To graph the curve from the parametric equations \( x = 2\cos^2 r \) and \( y = 3\sin^2 r \), follow these steps:

• Identify the parameter range, here it is \( 0 \leq r \leq 2\pi \).
• Incrementally choose values of \( r \) within this range, like \( 0, \frac{\pi}{2}, \pi, \frac{3\pi}{2}, 2\pi \).
• Calculate the corresponding \( x \) and \( y \) for each \( r \).
• Plot these points on the Cartesian coordinate plane to visualize the curve.

By selecting several points, you can connect these points to form the curve, often resembling an ellipse in our given example.
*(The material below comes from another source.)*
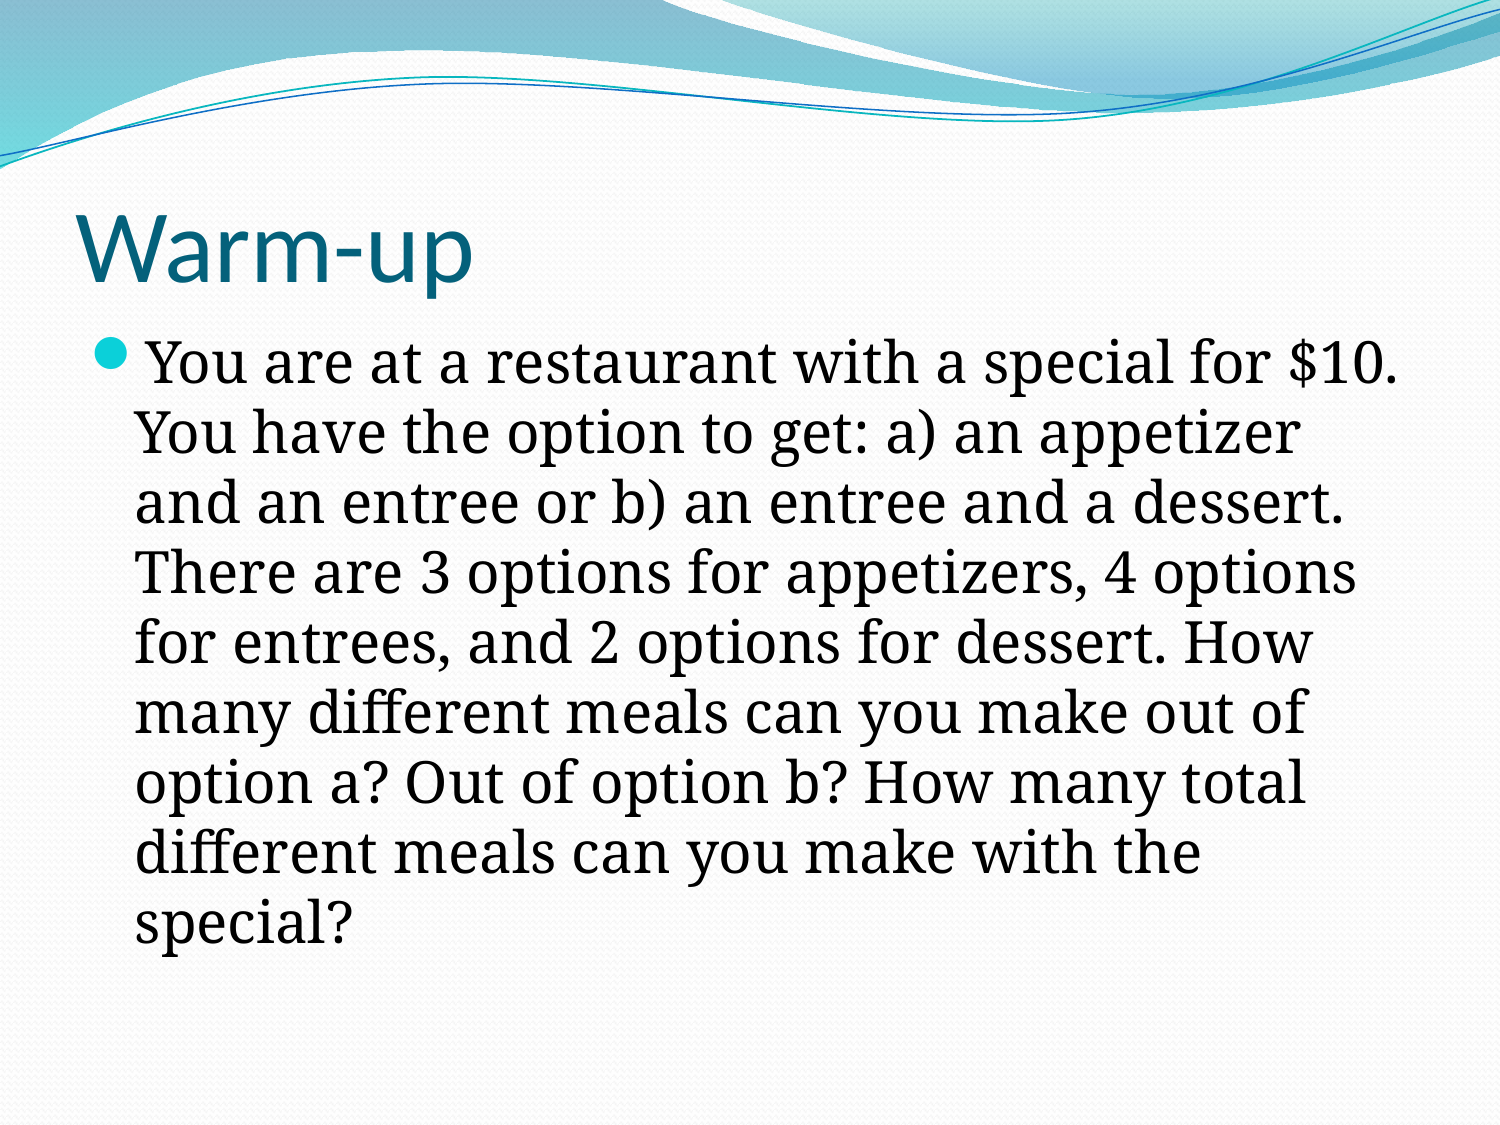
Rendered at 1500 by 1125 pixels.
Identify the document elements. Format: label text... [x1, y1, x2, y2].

A curve is considered closed if it forms a complete loop, meaning the curve ends where it begins after covering its path. In the context of parametric equations, we check if as \( r \) traverses its entire range, the ending and starting points coincide.
For our parametric representation \( x = 2\cos^2r \) and \( y = 3\sin^2r \), as \( r \) moves from \( 0 \) to \( 2\pi \), the path traversed returns to the starting point. Hence, this curve is closed.
A simple curve is one that does not intersect itself at any point other than potentially at its starting/ending point. In our example, each \( r \) corresponds to a unique point. This uniqueness implies no self-intersections, categorizing it as a simple curve.
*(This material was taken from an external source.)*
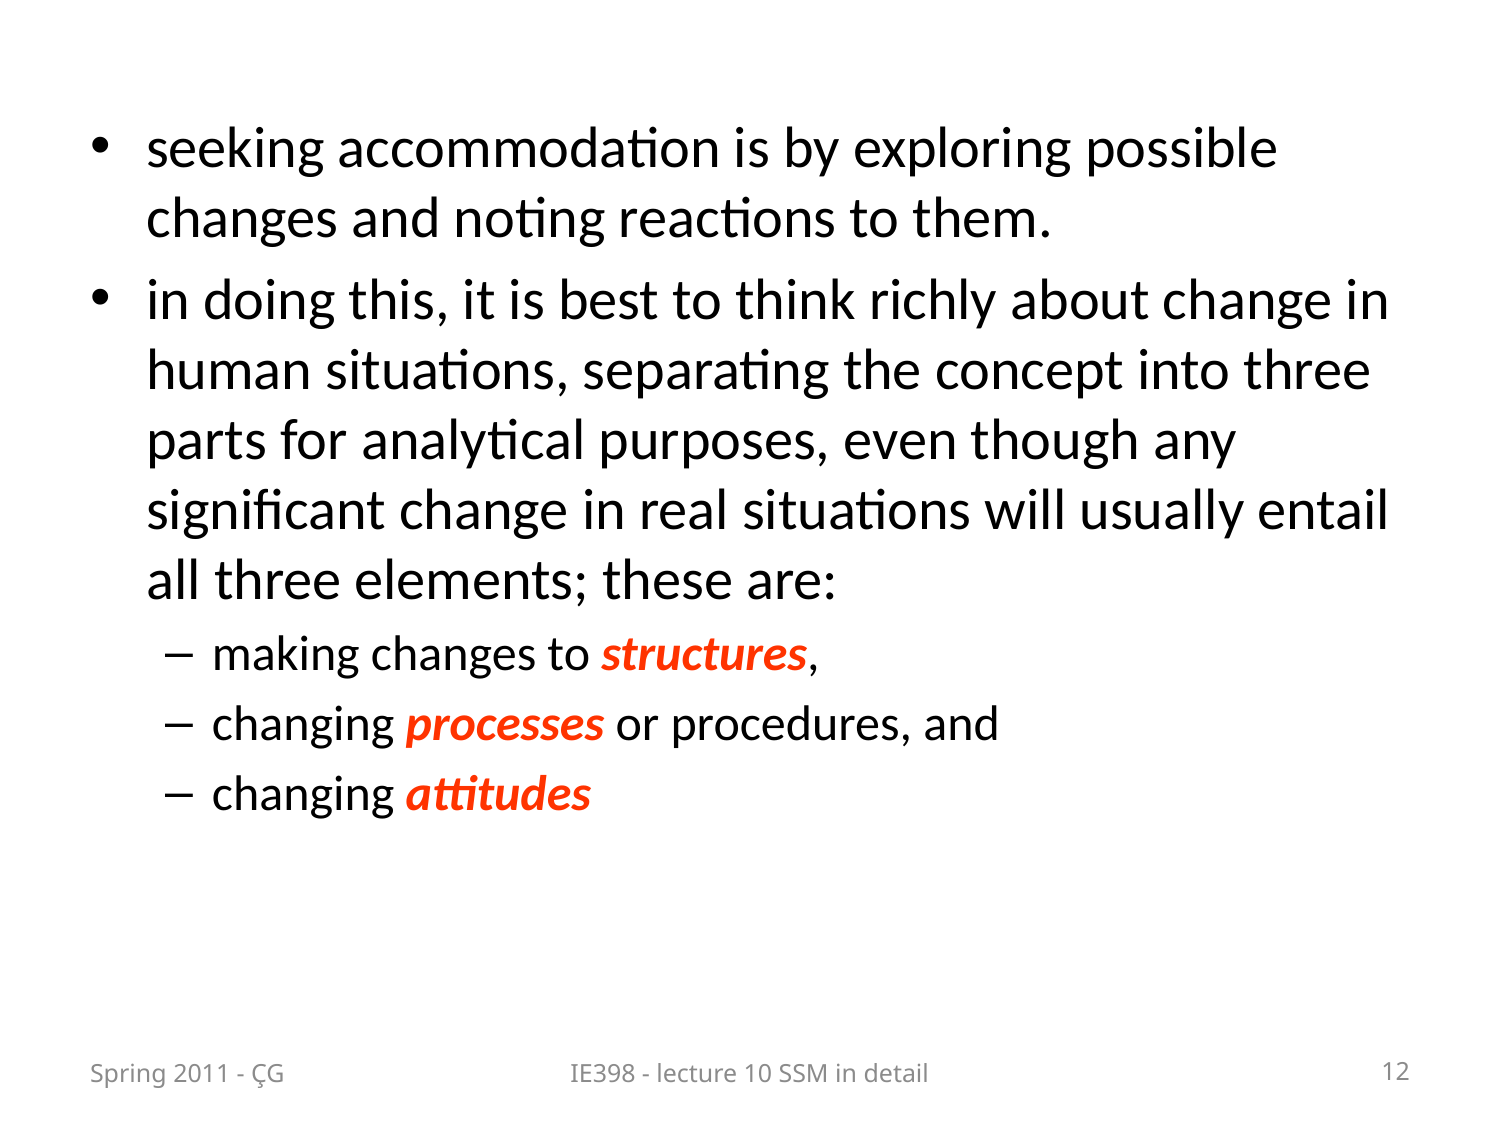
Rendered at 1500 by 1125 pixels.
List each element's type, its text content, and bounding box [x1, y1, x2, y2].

To derive the Cartesian equation from parametric ones, you aim to remove the parameter \( r \) from the equations. By doing this, you establish a direct relationship between \( x \) and \( y \).
In this example, we use the identity \( \sin^2 r + \cos^2 r = 1 \). From the parametric equations given:

• Express \( \cos^2 r \) from \( x = 2\cos^2 r \) as \( \cos^2 r = \frac{x}{2} \).
• Substitute \( \cos^2 r \) into \( \sin^2 r = 1 - \cos^2 r \), giving \( \sin^2 r = 1 - \frac{x}{2} \).
• This results in \( y = 3(1 - \frac{x}{2}) = 3 - \frac{3}{2}x \).
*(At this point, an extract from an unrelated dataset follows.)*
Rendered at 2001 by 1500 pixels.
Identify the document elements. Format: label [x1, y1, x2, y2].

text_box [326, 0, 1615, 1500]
Thus, the Cartesian equation \( y = 3 - \frac{3}{2}x \) accurately represents the curve without referring back to the parameter \( r \).

Eliminating parameters transforms a parametric set of equations into a single equation in terms of \( x \) and \( y \). This is often useful for easier manipulations, especially when comparing with known equations.
To eliminate the parameter \( r \), we utilized trigonometric identities. Here's how it works:

• Start with the substitution \( \cos^2 r = \frac{x}{2} \) from the equation \( x = 2\cos^2 r \).
• Apply this to the identity \( \sin^2 r = 1 - \cos^2 r \), leading to \( \sin^2 r = 1 - \frac{x}{2} \).
• Add \( y = 3\sin^2 r \), substituting \( \sin^2 r \) yields \( y = 3 - \frac{3x}{2} \).

By removing \( r \), the resulting Cartesian equation \( y = 3 - \frac{3x}{2} \) is derived, showcasing the relationship directly between \( x \) and \( y \). This process solidifies the connection of trigonometric identities in simplifying parametric equations.